11 packets received by filter

 

[ForumKid]

THis is the dump for when both cards are enabled and i goto my server on port 80.
tcpdump -i eth0
Kernel filter, protocol ALL, TURBO mode (575 frames), datagram packet socket
tcpdump: listening on eth0
05:28:04.470035 < 192.168.1.2.1348 > myhost.mydomain.com.http: S 2820326073:2820326073(0) win 16384 <mss 1380,nop,nop,sackOK> (DF)
05:28:04.470035 > myhost.mydomain.com.32770 > cache03.ns.uu.net.domain: 56254+ PTR? 2.1.168.192.in-addr.arpa. (42) (DF)
05:28:04.550035 < cache03.ns.uu.net.domain > myhost.mydomain.com.32770: 56254 NXDomain 0/1/0 (108) (DF)
05:28:04.550035 > myhost.mydomain.com.32770 > cache03.ns.uu.net.domain: 56255+ PTR? 4.1.6.198.in-addr.arpa. (40) (DF)
05:28:04.630035 < cache03.ns.uu.net.domain > myhost.mydomain.com.32770: 56255 1/3/3 PTR cache03.ns.uu.net. (182) (DF)
05:28:07.410035 < 192.168.1.2.1348 > myhost.mydomain.com.http: S 2820326073:2820326073(0) win 16384 <mss 1380,nop,nop,sackOK> (DF)
05:28:13.430035 < 192.168.1.2.1348 > myhost.mydomain.com.http: S 2820326073:2820326073(0) win 16384 <mss 1380,nop,nop,sackOK> (DF)

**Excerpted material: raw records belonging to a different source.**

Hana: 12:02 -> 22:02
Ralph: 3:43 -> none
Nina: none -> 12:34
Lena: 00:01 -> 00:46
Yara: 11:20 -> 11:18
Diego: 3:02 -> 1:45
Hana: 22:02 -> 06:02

7 packets received by filter

 

[ifincham]

Hi,

Well, firstly changing the IP/address subnet on eth0 will always give connectivity to eth1 because they are on the same box. The subnet will automatically appear in the routing table . The question is why it doesn't like the 192.168.1.0 subnet .

Does anything look strange in the routing tables ?

/sbin/route -n

Also, what happens if you disable the eth0 interface and bring up eth1 as 192.168.1.4 ?

Regards

 

[ForumKid]

I disable eth0 and just bring up eth1. I can ping eth1 but cannot access it via ssh. I get the same dump as before with eth0.

Any ideas??? I thought this should just work. I dont understand why its being so stubborn. Im not sure what else to try.

 

[ForumKid]

Routing tables look ok. Take a look up a few lines and youll see my routing tables.


whew......This ones taking me for a loop.